AVAILABLE DATA:
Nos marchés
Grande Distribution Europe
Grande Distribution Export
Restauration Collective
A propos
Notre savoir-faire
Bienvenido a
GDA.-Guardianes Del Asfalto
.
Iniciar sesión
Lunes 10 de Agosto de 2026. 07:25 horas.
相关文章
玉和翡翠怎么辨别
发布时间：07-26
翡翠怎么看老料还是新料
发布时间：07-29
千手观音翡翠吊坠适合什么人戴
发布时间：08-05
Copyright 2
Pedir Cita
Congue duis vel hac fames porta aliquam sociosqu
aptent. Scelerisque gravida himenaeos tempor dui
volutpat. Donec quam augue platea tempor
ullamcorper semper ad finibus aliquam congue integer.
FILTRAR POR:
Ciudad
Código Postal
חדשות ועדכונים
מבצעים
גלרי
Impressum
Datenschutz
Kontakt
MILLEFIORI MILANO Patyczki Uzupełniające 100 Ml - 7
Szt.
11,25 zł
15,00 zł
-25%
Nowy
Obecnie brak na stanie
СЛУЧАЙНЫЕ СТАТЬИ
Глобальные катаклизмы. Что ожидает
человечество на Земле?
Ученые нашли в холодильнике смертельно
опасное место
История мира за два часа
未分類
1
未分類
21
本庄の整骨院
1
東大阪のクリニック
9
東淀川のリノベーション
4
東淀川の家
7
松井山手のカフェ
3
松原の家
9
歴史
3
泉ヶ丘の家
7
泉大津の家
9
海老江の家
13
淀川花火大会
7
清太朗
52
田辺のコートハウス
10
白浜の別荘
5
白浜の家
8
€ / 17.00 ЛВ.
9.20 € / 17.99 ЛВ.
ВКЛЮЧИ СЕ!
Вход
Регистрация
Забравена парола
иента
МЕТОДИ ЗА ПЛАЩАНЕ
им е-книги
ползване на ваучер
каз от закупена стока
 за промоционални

...

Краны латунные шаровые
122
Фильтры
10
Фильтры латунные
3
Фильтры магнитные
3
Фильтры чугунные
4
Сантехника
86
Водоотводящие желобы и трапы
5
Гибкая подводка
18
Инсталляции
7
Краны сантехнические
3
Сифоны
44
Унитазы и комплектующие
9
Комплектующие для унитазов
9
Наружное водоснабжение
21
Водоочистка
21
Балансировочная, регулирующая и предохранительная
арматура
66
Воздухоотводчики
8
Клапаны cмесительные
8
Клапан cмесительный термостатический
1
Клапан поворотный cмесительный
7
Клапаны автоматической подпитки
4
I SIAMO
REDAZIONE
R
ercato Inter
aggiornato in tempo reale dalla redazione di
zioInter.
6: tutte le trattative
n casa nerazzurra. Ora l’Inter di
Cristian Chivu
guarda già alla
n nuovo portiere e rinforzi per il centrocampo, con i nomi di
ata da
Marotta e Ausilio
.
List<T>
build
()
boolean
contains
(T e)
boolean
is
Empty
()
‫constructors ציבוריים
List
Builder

AIM OF THE EXERCISE:
Rewrite the entries from the line containing "Nos marchés" through the line containing "ullamcorper semper ad", putting "Reservar Cita" in place of "Pedir Cita" and leaving everything else the same.

YOUR RESPONSE:
Nos marchés
Grande Distribution Europe
Grande Distribution Export
Restauration Collective
A propos
Notre savoir-faire
Bienvenido a
GDA.-Guardianes Del Asfalto
.
Iniciar sesión
Lunes 10 de Agosto de 2026. 07:25 horas.
相关文章
玉和翡翠怎么辨别
发布时间：07-26
翡翠怎么看老料还是新料
发布时间：07-29
千手观音翡翠吊坠适合什么人戴
发布时间：08-05
Copyright 2
Reservar Cita
Congue duis vel hac fames porta aliquam sociosqu
aptent. Scelerisque gravida himenaeos tempor dui
volutpat. Donec quam augue platea tempor
ullamcorper semper ad finibus aliquam congue integer.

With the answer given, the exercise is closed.